J'ai descendu l'escalier, un peu sonnée, mais moins triste que je ne l'aurais pensé. Mes collègues, m'avait-il dit, étaient allées l'une après l'autre, se plaindre de ma mauvaise humeur.
Toutes insistait-il, toutes étaient allées raconter les misères que je leur faisais subir, toutes.
J'ai descendu l'escalier, en bas il n'y avait plus personne, mon manteau jeté sur ma chaise et mon sac avachi sur le bureau, mais plus un souffle, seul le photocopieur allumé ronronnait doucement.
Je suis sortie, il pleuvait, la nuit était déjà depuis longtemps tombée, froide.
J'ai traversé la rue, calmement, c'est fou d'ailleurs comme j'étais calme.

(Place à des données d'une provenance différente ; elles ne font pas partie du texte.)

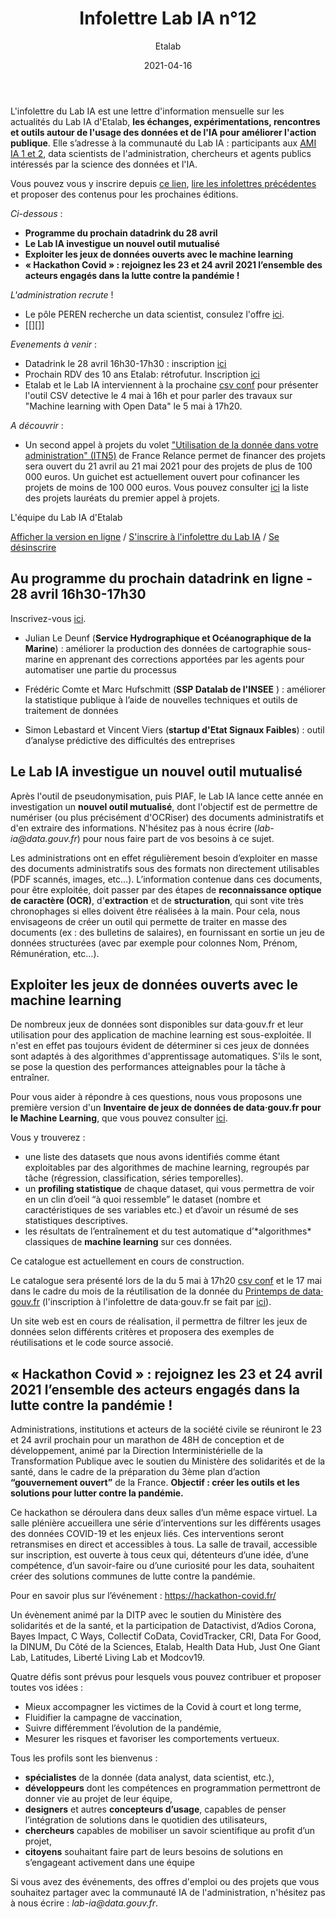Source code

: #+title: Infolettre Lab IA n°12
#+date: 2021-04-16
#+author: Etalab
#+layout: post
#+draft: false

L'infolettre du Lab IA est une lettre d'information mensuelle sur les actualités du Lab IA d'Etalab, *les échanges, expérimentations, rencontres et outils autour de l'usage des données et de l'IA pour améliorer l'action publique*. Elle s’adresse à la communauté du Lab IA : participants aux [[https://www.etalab.gouv.fr/intelligence-artificielle-decouvrez-les-15-nouveaux-projets-selectionnes][AMI IA 1 et 2]], data scientists de l'administration, chercheurs et agents publics intéressés par la science des données et l'IA.

Vous pouvez vous y inscrire depuis [[https://infolettres.etalab.gouv.fr/subscribe/lab-ia@mail.etalab.studio][ce lien]], [[https://etalab.github.io/infolettre-lab-ia/][lire les infolettres précédentes]] et proposer des contenus pour les prochaines éditions.

/Ci-dessous/ : 

- *Programme du prochain datadrink du 28 avril*
- *Le Lab IA investigue un nouvel outil mutualisé*
- *Exploiter les jeux de données ouverts avec le machine learning*
- *« Hackathon Covid » : rejoignez les 23 et 24 avril 2021 l’ensemble des acteurs engagés dans la lutte contre la pandémie !*
 
/L'administration recrute/ !
- Le pôle PEREN recherche un data scientist, consulez l'offre [[https://place-ep-recrute.talent-soft.com/Pages/Offre/detailoffre.aspx?idOffre=580302&idOrigine=502&LCID=1036&offerReference=MEF_2021-3837][ici]]. 
- [[][]]

/Evenements à venir/ :
- Datadrink le 28 avril 16h30-17h30 : inscription [[https://www.eventbrite.fr/e/billets-datadrink-du-lab-ia-etalab-150773530689][ici]]
- Prochain RDV des 10 ans Etalab: rétrofutur. Inscription [[https://app.livestorm.co/dinum-12/retrofutur-10ans-opendata?type=detailed][ici]]
- Etalab et le Lab IA interviennent à la prochaine [[https://csvconf.com/speakers/][csv conf]] pour présenter l'outil CSV detective le 4 mai à 16h et pour parler des travaux sur "Machine learning with Open Data" le 5 mai à 17h20.

/A découvrir/ :
- Un second appel à projets du volet [[https://france-relance.transformation.gouv.fr/96c0-developper-lutilisation-de-la-donnee-dans-vot]["Utilisation de la donnée dans votre administration" (ITN5)]] de France Relance permet de financer des projets sera ouvert du 21 avril au 21 mai 2021 pour des projets de plus de 100 000 euros. Un guichet est actuellement ouvert pour cofinancer les projets de moins de 100 000 euros. Vous pouvez consulter [[https://numerique.gouv.fr/actualites/france-relance-laureats-volet-developper-utilisation-de-la-donnee/][ici]] la liste des projets lauréats du premier appel à projets.


L'équipe du Lab IA d'Etalab

[[https://etalab.github.io/infolettre-lab-ia/numero-12/][Afficher la version en ligne]] / [[https://infolettres.etalab.gouv.fr/subscribe/lab-ia@mail.etalab.studio][S'inscrire à l'infolettre du Lab IA]] / [[https://infolettres.etalab.gouv.fr/unsubscribe/lab-ia@mail.etalab.studio][Se désinscrire]] 

** Au programme du prochain datadrink en ligne - 28 avril 16h30-17h30

[[https://etalab.github.io/infolettre-lab-ia/img/datadrink28042021.png]]

Inscrivez-vous [[https://www.eventbrite.fr/e/billets-datadrink-du-lab-ia-etalab-150773530689][ici]].

- Julian Le Deunf (*Service Hydrographique et Océanographique de la Marine*) : améliorer la production des données de cartographie sous-marine en apprenant des corrections apportées par les agents pour automatiser une partie du processus

- Frédéric Comte et Marc Hufschmitt (*SSP Datalab de l'INSEE* ) : améliorer la statistique publique à l’aide de nouvelles techniques et outils de traitement de données

- Simon Lebastard et Vincent Viers (*startup d'Etat Signaux Faibles*) : outil d’analyse prédictive des difficultés des entreprises


** Le Lab IA investigue un nouvel outil mutualisé

Après l'outil de pseudonymisation, puis PIAF, le Lab IA lance cette année en investigation un *nouvel outil mutualisé*, dont l'objectif est de permettre de numériser (ou plus précisément d'OCRiser) des documents administratifs et d'en extraire des informations. N'hésitez pas à nous écrire ([[lab-ia@data.gouv.fr]]) pour nous faire part de vos besoins à ce sujet.

Les administrations ont en effet régulièrement besoin d’exploiter en masse des documents administratifs sous des formats non directement utilisables (PDF scannés, images, etc…). L’information contenue dans ces documents, pour être exploitée, doit passer par des étapes de *reconnaissance optique de caractère (OCR)*, d'*extraction* et de *structuration*, qui sont vite très chronophages si elles doivent être réalisées à la main. Pour cela, nous envisageons de créer un outil qui permette de traiter en masse des documents (ex : des bulletins de salaires), en fournissant en sortie un jeu de données structurées (avec par exemple pour colonnes Nom, Prénom, Rémunération, etc…).


** Exploiter les jeux de données ouverts avec le machine learning


De nombreux jeux de données sont disponibles sur data‧gouv.fr et leur utilisation pour des application de machine learning est sous-exploitée. Il n'est en effet pas toujours évident de déterminer si ces jeux de données sont adaptés à des algorithmes d'apprentissage automatiques. S'ils le sont, se pose la question des performances atteignables pour la tâche à entraîner.

Pour vous aider à répondre à ces questions, nous vous proposons une première version d'un *Inventaire de jeux de données de data‧gouv.fr pour le Machine Learning*, que vous pouvez consulter [[https://pad.incubateur.net/s/PnYaKNDJb][ici]].

Vous y trouverez :
- une liste des datasets que nous avons identifiés comme étant exploitables par des algorithmes de machine learning, regroupés par tâche (régression, classification, séries temporelles).
- un *profiling statistique* de chaque dataset, qui vous permettra de voir en un clin d’oeil “à quoi ressemble” le dataset (nombre et caractéristiques de ses variables etc.) et d’avoir un résumé de ses statistiques descriptives.
- les résultats de l’entraînement et du test automatique d’*algorithmes* classiques de *machine learning* sur ces données.

Ce catalogue est actuellement en cours de construction.

Le catalogue sera présenté lors de la  du 5 mai à 17h20 [[https://csvconf.com/speakers/][csv conf]] et le 17 mai dans le cadre du mois de la réutilisation de la donnée du [[https://www.data.gouv.fr/fr/posts/lancement-du-10e-printemps-de-data-gouv-fr/][Printemps de data‧gouv.fr]] (l'inscription à l'infolettre de data‧gouv.fr se fait par [[https://infolettres.etalab.gouv.fr/subscribe/rn7y93le1][ici]]).

Un site web est en cours de réalisation, il permettra de filtrer les jeux de données selon différents critères et proposera des exemples de réutilisations et le code source associé.



** « Hackathon Covid » : rejoignez les 23 et 24 avril 2021 l’ensemble des acteurs engagés dans la lutte contre la pandémie !

Administrations, institutions et acteurs de la société civile se réuniront le 23 et 24 avril prochain pour un marathon de 48H de conception et de développement, animé par la Direction Interministérielle de la Transformation Publique avec le soutien du Ministère des solidarités et de la santé, dans le cadre de la préparation du 3ème plan d’action *“gouvernement ouvert”* de la France. *Objectif : créer les outils et les solutions pour lutter contre la pandémie.*
 
Ce hackathon se déroulera dans deux salles d’un même espace virtuel. La salle plénière accueillera une série d’interventions sur les différents usages des données COVID-19 et les enjeux liés. Ces interventions seront retransmises en direct et accessibles à tous. La salle de travail, accessible sur inscription,  est ouverte à tous ceux qui, détenteurs d’une idée, d’une compétence, d’un savoir-faire ou d’une curiosité pour les data, souhaitent créer des solutions communes de lutte contre la pandémie.

Pour en savoir plus sur l’événement :  [[https://hackathon-covid.fr/][https://hackathon-covid.fr/]]
 
Un évènement animé par la DITP avec le soutien du Ministère des solidarités et de la santé, et la participation de Datactivist, d’Adios Corona, Bayes Impact, C Ways, Collectif CoData, CovidTracker, CRI, Data For Good, la DINUM, Du Côté de la Sciences, Etalab, Health Data Hub, Just One Giant Lab, Latitudes, Liberté Living Lab et Modcov19.
 
Quatre défis sont prévus pour lesquels vous pouvez contribuer et proposer toutes vos idées :
- Mieux accompagner les victimes de la Covid à court et long terme,
- Fluidifier la campagne de vaccination,
- Suivre différemment l’évolution de la pandémie,
- Mesurer les risques et favoriser les comportements vertueux.
 
Tous les profils sont les bienvenus :
- *spécialistes* de la donnée (data analyst, data scientist, etc.),
- *développeurs* dont les compétences en programmation permettront de donner vie au projet de leur équipe,
- *designers* et autres *concepteurs d’usage*, capables de penser l’intégration de solutions dans le quotidien des utilisateurs,
- *chercheurs* capables de mobiliser un savoir scientifique au profit d’un projet,
- *citoyens* souhaitant faire part de leurs besoins de solutions en s’engageant activement dans une équipe


Si vous avez des événements, des offres d'emploi ou des projets que vous souhaitez partager avec la communauté IA de l'administration, n'hésitez pas à nous écrire : [[lab-ia@data.gouv.fr]]. 


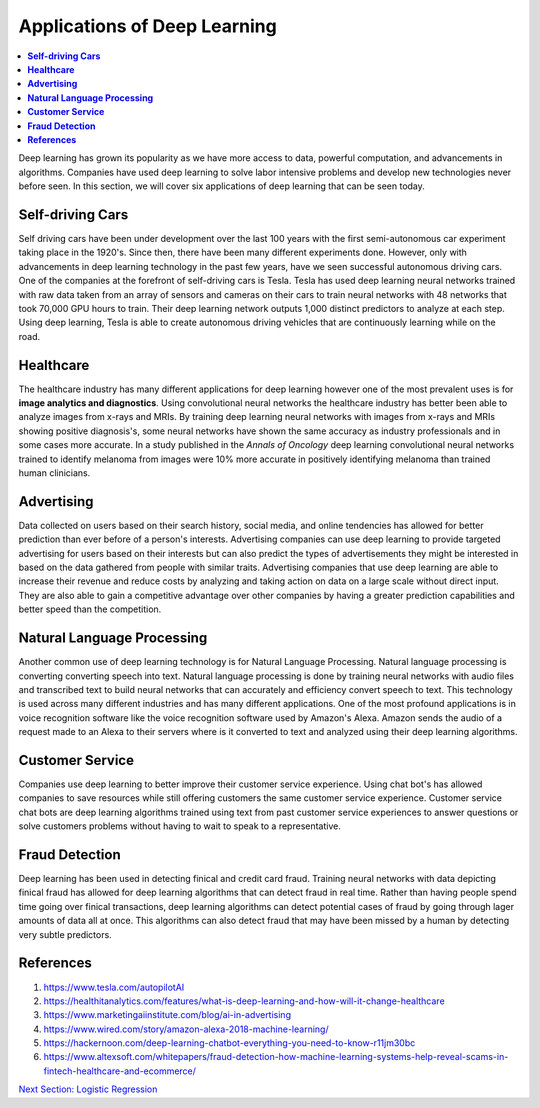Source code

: *****************************
Applications of Deep Learning
*****************************

##################
##################
.. contents::
  :local:
  :depth: 7

Deep learning has grown its popularity as we have more access to data, powerful computation, and advancements in algorithms. Companies have used deep learning to solve labor intensive problems and develop new technologies never before seen. In this section, we will cover six applications of deep learning that can be seen today.

----------------------
**Self-driving Cars**
----------------------

Self driving cars have been under development over the last 100 years with the first semi-autonomous car experiment taking place in the 1920's. Since then, there have been many different experiments done. However, only with advancements in deep learning technology in the past few years, have we seen successful autonomous driving cars. One of the companies at the forefront of self-driving cars is Tesla. Tesla has used deep learning neural networks trained with raw data taken from an array of sensors and cameras on their cars to train neural networks with 48 networks that took 70,000 GPU hours to train. Their deep learning network outputs 1,000 distinct predictors to analyze at each step. Using deep learning, Tesla is able to create autonomous driving vehicles that are continuously learning while on the road.


---------------
**Healthcare**
---------------

The healthcare industry has many different applications for deep learning however one of the most prevalent uses is for **image analytics and diagnostics**. Using convolutional neural networks the healthcare industry has better been able to analyze images from x-rays and MRIs. By training deep learning neural networks with images from x-rays and MRIs showing positive diagnosis's, some neural networks have shown the same accuracy as industry professionals and in some cases more accurate. In a study published in the *Annals of Oncology* deep learning convolutional neural networks trained to identify melanoma from images were 10% more accurate in positively identifying melanoma than trained human clinicians.


-----------------
**Advertising**
-----------------

Data collected on users based on their search history, social media, and online tendencies has allowed for better prediction than ever before of a person's interests. Advertising companies can use deep learning to provide targeted advertising for users based on their interests but can also predict the types of advertisements they might be interested in based on the data gathered from people with similar traits. Advertising companies that use deep learning are able to increase their revenue and reduce costs by analyzing and taking action on data on a large scale without direct input. They are also able to gain a competitive advantage over other companies by having a greater prediction capabilities and better speed than the competition.

--------------------------------
**Natural Language Processing**
--------------------------------

Another common use of deep learning technology is for Natural Language Processing. Natural language processing is converting converting speech into text. Natural language processing is done by training neural networks with audio files and transcribed text to build neural networks that can accurately and efficiency convert speech to text. This technology is used across many different industries and has many different applications. One of the most profound applications is in voice recognition software like the voice recognition software used by Amazon's Alexa. Amazon sends the audio of a request made to an Alexa to their servers where is it converted to text and analyzed using their deep learning algorithms.

--------------------
**Customer Service**
--------------------

Companies use deep learning to better improve their customer service experience. Using chat bot's has allowed companies to save resources while still offering customers the same customer service experience. Customer service chat bots are deep learning algorithms trained using text from past customer service experiences to answer questions or solve customers problems without having to wait to speak to a representative.

--------------------
**Fraud Detection**
--------------------

Deep learning has been used in detecting finical and credit card fraud. Training neural networks with data depicting finical fraud has allowed for deep learning algorithms that can detect fraud in real time. Rather than having people spend time going over finical transactions, deep learning algorithms can detect potential cases of fraud by going through lager amounts of data all at once. This algorithms can also detect fraud that may have been missed by a human by detecting very subtle predictors.



-------------
**References**
-------------

1. https://www.tesla.com/autopilotAI
2. https://healthitanalytics.com/features/what-is-deep-learning-and-how-will-it-change-healthcare
3. https://www.marketingaiinstitute.com/blog/ai-in-advertising
4. https://www.wired.com/story/amazon-alexa-2018-machine-learning/
5. https://hackernoon.com/deep-learning-chatbot-everything-you-need-to-know-r11jm30bc
6. https://www.altexsoft.com/whitepapers/fraud-detection-how-machine-learning-systems-help-reveal-scams-in-fintech-healthcare-and-ecommerce/


.. _LogisticRegression: LogisticRegression.rst
`Next Section: Logistic Regression <LogisticRegression_>`_ 

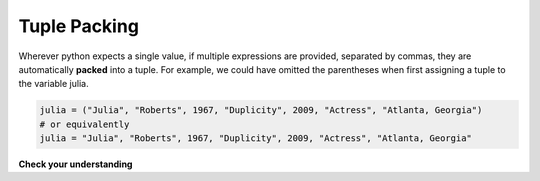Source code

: ..  Copyright (C)  Brad Miller, David Ranum, Jeffrey Elkner, Peter Wentworth, Allen B. Downey, Chris
    Meyers, and Dario Mitchell.  Permission is granted to copy, distribute
    and/or modify this document under the terms of the GNU Free Documentation
    License, Version 1.3 or any later version published by the Free Software
    Foundation; with Invariant Sections being Forward, Prefaces, and
    Contributor List, no Front-Cover Texts, and no Back-Cover Texts.  A copy of
    the license is included in the section entitled "GNU Free Documentation
    License".

.. qnum::
   :prefix: tuples-2-
   :start: 1

Tuple Packing
-------------

Wherever python expects a single value, if multiple expressions are provided, separated
by commas, they are automatically **packed** into a tuple. For example, we could
have omitted the parentheses when first assigning a tuple to the variable julia.

.. sourcecode:: python

    julia = ("Julia", "Roberts", 1967, "Duplicity", 2009, "Actress", "Atlanta, Georgia")
    # or equivalently
    julia = "Julia", "Roberts", 1967, "Duplicity", 2009, "Actress", "Atlanta, Georgia"
    

**Check your understanding**

.. mchoice:: question12_2_1
   :multiple_answers:
   :answer_a: print(julia['city'])
   :answer_b: print(julia[-1])
   :answer_c: print(julia(-1))
   :answer_d: print(julia(6))
   :answer_e: print(julia[7])
   :correct: b
   :feedback_a: julia is a tuple, not a dictionary; indexes must be integers.
   :feedback_b: [-1] picks out the last item in the sequence.
   :feedback_c: Index into tuples using square brackets. julia(-1) will try to treat julia as a function call, with -1 as the parameter value.
   :feedback_d: Index into tuples using square brackets. julia(-1) will try to treat julia as a function call, with -1 as the parameter value.
   :feedback_e: Indexing starts at 0. You want the seventh item, which is julia[6]

   Which of the following statements will output Atlanta, Georgia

Ainsi me disais-je, depuis cinq ans bientôt, je travaillais avec des inconnues. Des jeunes femmes qui me souriaient, me faisaient des grâces, riaient à mes bons mots, me remerciaient chaleureusement lorsque j'apportais une brioche... mais qui en réalité ne m'aimaient pas.
J'ai traversé la ville, sagement, pas une once de tristesse, rien, une sorte de vide bienfaisant, j'allais maintenant apprendre à me libérer, faire, mais simplement.
Demain j'arriverai à l'heure, fini le zèle. J'apprendrai à séparer ma vie en deux, là bas et ici.
L'injustice de cette situation est si énorme, que je me sens comme anesthésiée.
Il m'est tout à fait inutile de vouloir faire quoique ce soit d'autre que d'ignorer.